Records taken from a collection
__________________________________________________
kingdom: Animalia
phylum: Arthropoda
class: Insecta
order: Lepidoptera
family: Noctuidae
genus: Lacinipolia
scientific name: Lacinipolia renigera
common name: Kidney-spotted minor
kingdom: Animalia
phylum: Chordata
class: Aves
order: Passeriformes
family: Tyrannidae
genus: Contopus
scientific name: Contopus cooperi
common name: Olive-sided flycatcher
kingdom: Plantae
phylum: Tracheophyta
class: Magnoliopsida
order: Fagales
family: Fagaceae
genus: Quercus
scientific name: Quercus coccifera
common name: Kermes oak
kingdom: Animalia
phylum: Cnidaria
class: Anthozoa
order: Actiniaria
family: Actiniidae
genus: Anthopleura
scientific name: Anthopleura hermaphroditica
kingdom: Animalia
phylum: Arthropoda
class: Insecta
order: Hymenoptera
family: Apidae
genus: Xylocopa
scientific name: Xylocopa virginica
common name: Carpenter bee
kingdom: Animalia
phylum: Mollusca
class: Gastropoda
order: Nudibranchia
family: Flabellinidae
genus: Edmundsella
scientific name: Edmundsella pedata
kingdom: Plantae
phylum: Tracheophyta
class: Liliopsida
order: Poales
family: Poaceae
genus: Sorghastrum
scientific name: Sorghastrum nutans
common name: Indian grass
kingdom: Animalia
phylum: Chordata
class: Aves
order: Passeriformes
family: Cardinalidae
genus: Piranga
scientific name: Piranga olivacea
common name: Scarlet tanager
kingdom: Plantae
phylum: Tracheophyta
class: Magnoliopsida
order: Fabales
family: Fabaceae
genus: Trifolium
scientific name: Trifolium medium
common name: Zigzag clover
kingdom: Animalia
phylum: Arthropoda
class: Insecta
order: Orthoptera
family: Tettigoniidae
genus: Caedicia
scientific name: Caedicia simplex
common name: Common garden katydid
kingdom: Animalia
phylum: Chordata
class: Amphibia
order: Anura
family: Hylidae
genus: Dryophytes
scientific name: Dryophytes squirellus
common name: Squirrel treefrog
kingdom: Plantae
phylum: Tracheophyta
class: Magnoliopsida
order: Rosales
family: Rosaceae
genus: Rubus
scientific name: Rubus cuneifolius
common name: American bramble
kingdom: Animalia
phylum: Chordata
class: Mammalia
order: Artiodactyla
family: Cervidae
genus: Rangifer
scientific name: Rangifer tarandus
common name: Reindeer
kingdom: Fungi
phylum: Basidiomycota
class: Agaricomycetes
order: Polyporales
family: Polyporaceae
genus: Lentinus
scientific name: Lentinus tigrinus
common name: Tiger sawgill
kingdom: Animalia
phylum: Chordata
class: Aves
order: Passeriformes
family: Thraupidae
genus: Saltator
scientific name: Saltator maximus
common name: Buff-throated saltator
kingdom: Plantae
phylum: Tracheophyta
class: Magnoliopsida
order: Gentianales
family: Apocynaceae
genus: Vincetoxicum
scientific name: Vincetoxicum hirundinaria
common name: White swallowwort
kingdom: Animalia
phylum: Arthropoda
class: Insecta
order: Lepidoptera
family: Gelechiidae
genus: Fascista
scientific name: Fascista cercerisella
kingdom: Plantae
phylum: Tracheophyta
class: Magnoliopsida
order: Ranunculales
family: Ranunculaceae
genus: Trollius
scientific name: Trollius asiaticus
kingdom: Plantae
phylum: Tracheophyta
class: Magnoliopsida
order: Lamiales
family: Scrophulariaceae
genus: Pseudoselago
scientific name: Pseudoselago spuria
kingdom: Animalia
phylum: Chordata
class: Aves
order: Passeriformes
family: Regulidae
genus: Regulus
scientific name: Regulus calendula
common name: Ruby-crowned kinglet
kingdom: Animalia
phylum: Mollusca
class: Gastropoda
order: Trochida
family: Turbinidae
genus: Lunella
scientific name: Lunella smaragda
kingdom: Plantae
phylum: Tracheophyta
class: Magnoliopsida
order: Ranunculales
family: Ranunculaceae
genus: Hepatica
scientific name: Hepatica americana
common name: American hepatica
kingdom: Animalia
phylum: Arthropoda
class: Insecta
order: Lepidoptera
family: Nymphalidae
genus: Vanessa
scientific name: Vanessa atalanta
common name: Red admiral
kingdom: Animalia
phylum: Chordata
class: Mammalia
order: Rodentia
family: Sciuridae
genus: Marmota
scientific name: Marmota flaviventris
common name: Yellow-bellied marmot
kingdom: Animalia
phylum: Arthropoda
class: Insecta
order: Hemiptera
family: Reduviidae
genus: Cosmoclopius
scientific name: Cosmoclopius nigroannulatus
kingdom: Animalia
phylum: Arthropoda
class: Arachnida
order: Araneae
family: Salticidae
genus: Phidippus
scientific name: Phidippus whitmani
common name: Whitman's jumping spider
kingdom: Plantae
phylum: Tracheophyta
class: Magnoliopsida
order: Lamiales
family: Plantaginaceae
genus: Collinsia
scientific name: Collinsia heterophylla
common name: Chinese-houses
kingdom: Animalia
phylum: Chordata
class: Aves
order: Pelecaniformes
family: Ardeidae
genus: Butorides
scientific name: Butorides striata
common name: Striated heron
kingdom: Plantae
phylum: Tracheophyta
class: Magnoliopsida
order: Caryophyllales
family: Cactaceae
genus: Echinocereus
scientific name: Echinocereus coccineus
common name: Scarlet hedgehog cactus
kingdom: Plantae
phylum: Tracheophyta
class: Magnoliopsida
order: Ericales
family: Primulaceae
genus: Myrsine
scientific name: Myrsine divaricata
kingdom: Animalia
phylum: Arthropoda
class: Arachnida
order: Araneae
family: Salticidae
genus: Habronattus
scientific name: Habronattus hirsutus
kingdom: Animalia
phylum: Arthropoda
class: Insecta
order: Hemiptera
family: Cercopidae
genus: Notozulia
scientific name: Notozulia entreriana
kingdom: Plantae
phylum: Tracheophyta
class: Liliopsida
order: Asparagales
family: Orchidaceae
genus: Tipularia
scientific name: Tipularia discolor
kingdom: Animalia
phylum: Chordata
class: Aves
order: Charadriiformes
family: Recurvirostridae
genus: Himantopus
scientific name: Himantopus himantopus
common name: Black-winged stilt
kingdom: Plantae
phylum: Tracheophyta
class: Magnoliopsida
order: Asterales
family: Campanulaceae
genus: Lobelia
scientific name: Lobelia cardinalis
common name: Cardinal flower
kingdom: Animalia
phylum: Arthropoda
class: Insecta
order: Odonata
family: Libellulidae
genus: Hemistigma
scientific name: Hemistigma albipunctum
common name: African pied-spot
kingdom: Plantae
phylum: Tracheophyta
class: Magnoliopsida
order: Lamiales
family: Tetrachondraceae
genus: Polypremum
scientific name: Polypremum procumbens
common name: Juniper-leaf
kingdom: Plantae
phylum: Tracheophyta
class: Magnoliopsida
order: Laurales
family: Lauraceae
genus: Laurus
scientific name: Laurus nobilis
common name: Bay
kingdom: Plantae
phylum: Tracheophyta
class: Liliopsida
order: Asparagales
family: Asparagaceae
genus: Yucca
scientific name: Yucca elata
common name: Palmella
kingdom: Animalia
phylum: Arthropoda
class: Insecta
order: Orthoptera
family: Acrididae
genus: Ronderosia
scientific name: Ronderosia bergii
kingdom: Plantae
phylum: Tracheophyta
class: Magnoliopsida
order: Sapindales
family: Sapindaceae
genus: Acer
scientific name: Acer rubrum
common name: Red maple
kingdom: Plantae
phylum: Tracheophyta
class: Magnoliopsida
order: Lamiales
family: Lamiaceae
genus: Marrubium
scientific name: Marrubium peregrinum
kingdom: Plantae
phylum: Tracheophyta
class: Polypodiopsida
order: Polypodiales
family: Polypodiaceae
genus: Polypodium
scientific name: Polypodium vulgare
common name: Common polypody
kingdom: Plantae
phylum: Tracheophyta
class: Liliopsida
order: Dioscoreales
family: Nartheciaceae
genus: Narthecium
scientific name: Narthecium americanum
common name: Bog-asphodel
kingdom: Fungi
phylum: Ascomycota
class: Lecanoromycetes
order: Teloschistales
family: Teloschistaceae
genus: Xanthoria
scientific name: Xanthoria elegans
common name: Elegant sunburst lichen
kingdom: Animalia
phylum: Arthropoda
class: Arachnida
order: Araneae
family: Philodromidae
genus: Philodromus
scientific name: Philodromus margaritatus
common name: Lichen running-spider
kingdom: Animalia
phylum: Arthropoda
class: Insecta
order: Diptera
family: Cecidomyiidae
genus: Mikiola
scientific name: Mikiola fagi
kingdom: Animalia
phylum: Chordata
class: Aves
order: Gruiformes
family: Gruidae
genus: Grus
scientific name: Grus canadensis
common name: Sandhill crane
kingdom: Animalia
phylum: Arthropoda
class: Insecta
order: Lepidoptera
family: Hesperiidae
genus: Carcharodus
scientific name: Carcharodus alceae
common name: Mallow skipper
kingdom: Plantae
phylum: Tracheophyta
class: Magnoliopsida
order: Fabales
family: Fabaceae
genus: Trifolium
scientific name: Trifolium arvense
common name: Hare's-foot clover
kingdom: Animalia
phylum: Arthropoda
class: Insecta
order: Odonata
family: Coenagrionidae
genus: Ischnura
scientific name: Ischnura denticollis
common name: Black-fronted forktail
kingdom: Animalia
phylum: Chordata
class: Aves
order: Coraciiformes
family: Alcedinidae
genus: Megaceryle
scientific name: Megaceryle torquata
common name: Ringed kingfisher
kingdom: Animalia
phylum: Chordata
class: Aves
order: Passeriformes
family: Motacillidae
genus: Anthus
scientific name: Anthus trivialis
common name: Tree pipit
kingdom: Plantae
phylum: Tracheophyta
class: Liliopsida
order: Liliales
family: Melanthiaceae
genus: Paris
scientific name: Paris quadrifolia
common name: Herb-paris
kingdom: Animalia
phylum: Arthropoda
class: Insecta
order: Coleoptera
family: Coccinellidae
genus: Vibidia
__________________________________________________
Aim:
Put the items starting at the line containing "scientific name: Philodromus margaritatus" and ending at the line containing "genus: Megaceryle" into a two-column CSV with the headers "field" and "value", one row per item. Enclose each field in quotation marks and replace any line breaks with spaces.

Written answer:
field,value
"scientific name:","Philodromus margaritatus"
"common name:","Lichen running-spider"
"kingdom:","Animalia"
"phylum:","Arthropoda"
"class:","Insecta"
"order:","Diptera"
"family:","Cecidomyiidae"
"genus:","Mikiola"
"scientific name:","Mikiola fagi"
"kingdom:","Animalia"
"phylum:","Chordata"
"class:","Aves"
"order:","Gruiformes"
"family:","Gruidae"
"genus:","Grus"
"scientific name:","Grus canadensis"
"common name:","Sandhill crane"
"kingdom:","Animalia"
"phylum:","Arthropoda"
"class:","Insecta"
"order:","Lepidoptera"
"family:","Hesperiidae"
"genus:","Carcharodus"
"scientific name:","Carcharodus alceae"
"common name:","Mallow skipper"
"kingdom:","Plantae"
"phylum:","Tracheophyta"
"class:","Magnoliopsida"
"order:","Fabales"
"family:","Fabaceae"
"genus:","Trifolium"
"scientific name:","Trifolium arvense"
"common name:","Hare's-foot clover"
"kingdom:","Animalia"
"phylum:","Arthropoda"
"class:","Insecta"
"order:","Odonata"
"family:","Coenagrionidae"
"genus:","Ischnura"
"scientific name:","Ischnura denticollis"
"common name:","Black-fronted forktail"
"kingdom:","Animalia"
"phylum:","Chordata"
"class:","Aves"
"order:","Coraciiformes"
"family:","Alcedinidae"
"genus:","Megaceryle"